Data to examine:
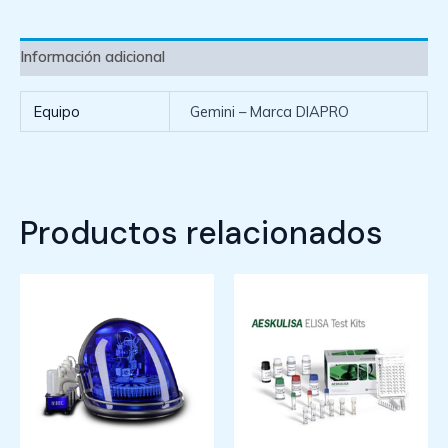
Información adicional
Equipo
Gemini – Marca DIAPRO
Productos relacionados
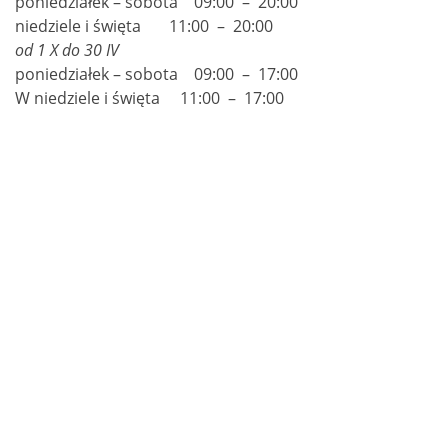
poniedziałek – sobota 09:00 – 20:00
niedziele i święta 11:00 – 20:00
od 1 X do 30 IV
poniedziałek – sobota 09:00 – 17:00
W niedziele i święta 11:00 – 17:00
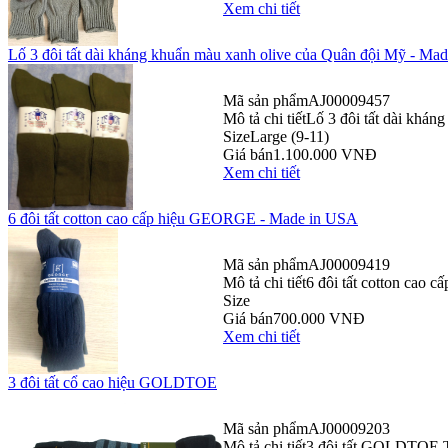
Xem chi tiết
Lố 3 đôi tất dài kháng khuẩn màu xanh olive của Quân đội Mỹ - Ma
Mã sản phẩm
AJ00009457
Mô tả chi tiết
Lố 3 đôi tất dài khán
Size
Large (9-11)
Giá bán
1.100.000 VNĐ
Xem chi tiết
6 đôi tất cotton cao cấp hiệu GEORGE - Made in USA
Mã sản phẩm
AJ00009419
Mô tả chi tiết
6 đôi tất cotton cao
Size
Giá bán
700.000 VNĐ
Xem chi tiết
3 đôi tất cổ cao hiệu GOLDTOE
Mã sản phẩm
AJ00009203
Mô tả chi tiết
3 đôi tất GOLDTOE Tìn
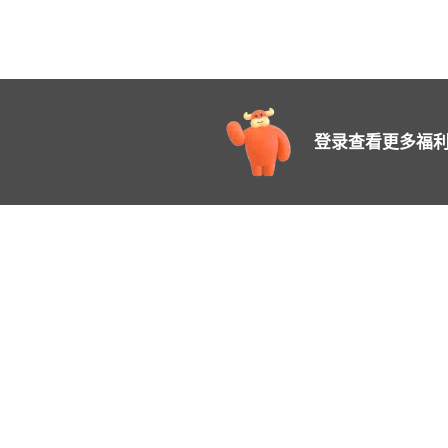
黑色
iPhone XR
深蓝色
iPhone XS MAX
浅蓝色
iPhone XS MAX
浅紫色
iPhone XS MAX
登录查看更多福利
粉色
iPhone XS MAX
薄荷绿
iPhone XS MAX
深绿色
iPhone XS MAX
红色
iPhone XS MAX
黑色
iPhone XS MAX
深蓝色
iphone 11 pro
浅蓝色
iphone 11 pro
浅紫色
iphone 11 pro
粉色
iphone 11 pro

Task objective: Your task is to collect every line above that contains the word "sobota".

Reply:
poniedziałek – sobota 09:00 – 20:00
poniedziałek – sobota 09:00 – 17:00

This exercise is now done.